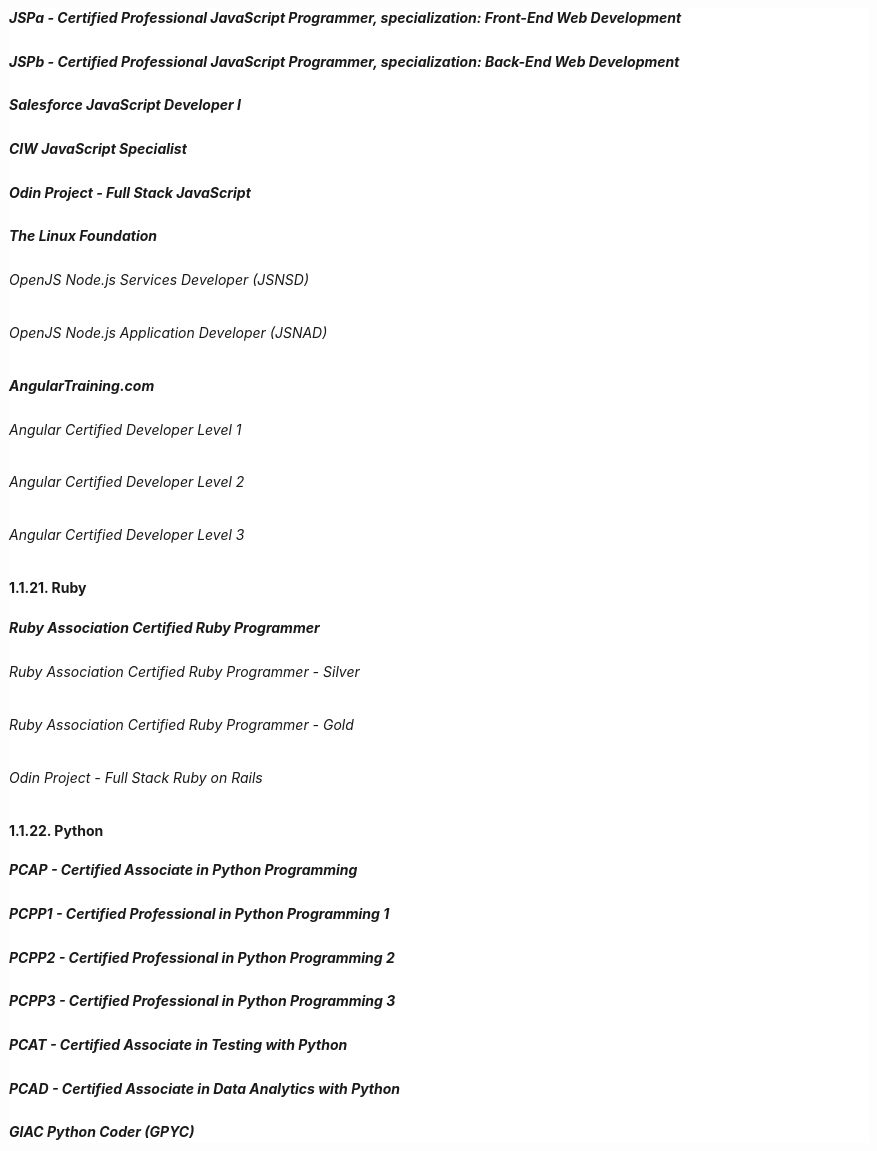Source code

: ##### JSPa - Certified Professional JavaScript Programmer, specialization: Front-End Web Development

##### JSPb - Certified Professional JavaScript Programmer, specialization: Back-End Web Development

##### Salesforce JavaScript Developer I

##### CIW JavaScript Specialist

##### Odin Project - Full Stack JavaScript

##### The Linux Foundation

###### OpenJS Node.js Services Developer (JSNSD)

###### OpenJS Node.js Application Developer (JSNAD)

##### AngularTraining.com

###### Angular Certified Developer Level 1

###### Angular Certified Developer Level 2

###### Angular Certified Developer Level 3

####  1.1.21. <a name='Ruby'></a>Ruby

##### Ruby Association Certified Ruby Programmer

###### Ruby Association Certified Ruby Programmer - Silver

###### Ruby Association Certified Ruby Programmer - Gold

###### Odin Project - Full Stack Ruby on Rails

####  1.1.22. <a name='Python'></a>Python

##### PCAP - Certified Associate in Python Programming

##### PCPP1 - Certified Professional in Python Programming 1

##### PCPP2 - Certified Professional in Python Programming 2

##### PCPP3 - Certified Professional in Python Programming 3

##### PCAT - Certified Associate in Testing with Python

##### PCAD - Certified Associate in Data Analytics with Python

##### GIAC Python Coder (GPYC)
-----
## WORK TO COMPLETE
Update the source text in the records by replacing "Odin Project" with "The Odin Project" wherever it occurs, and change nothing else. Leave the pictures out of your answer.

## EXERCISE RESULT
Source code

: ##### JSPa - Certified Professional JavaScript Programmer, specialization: Front-End Web Development

##### JSPb - Certified Professional JavaScript Programmer, specialization: Back-End Web Development

##### Salesforce JavaScript Developer I

##### CIW JavaScript Specialist

##### The Odin Project - Full Stack JavaScript

##### The Linux Foundation

###### OpenJS Node.js Services Developer (JSNSD)

###### OpenJS Node.js Application Developer (JSNAD)

##### AngularTraining.com

###### Angular Certified Developer Level 1

###### Angular Certified Developer Level 2

###### Angular Certified Developer Level 3

####  1.1.21. <a name='Ruby'></a>Ruby

##### Ruby Association Certified Ruby Programmer

###### Ruby Association Certified Ruby Programmer - Silver

###### Ruby Association Certified Ruby Programmer - Gold

###### The Odin Project - Full Stack Ruby on Rails

####  1.1.22. <a name='Python'></a>Python

##### PCAP - Certified Associate in Python Programming

##### PCPP1 - Certified Professional in Python Programming 1

##### PCPP2 - Certified Professional in Python Programming 2

##### PCPP3 - Certified Professional in Python Programming 3

##### PCAT - Certified Associate in Testing with Python

##### PCAD - Certified Associate in Data Analytics with Python

##### GIAC Python Coder (GPYC)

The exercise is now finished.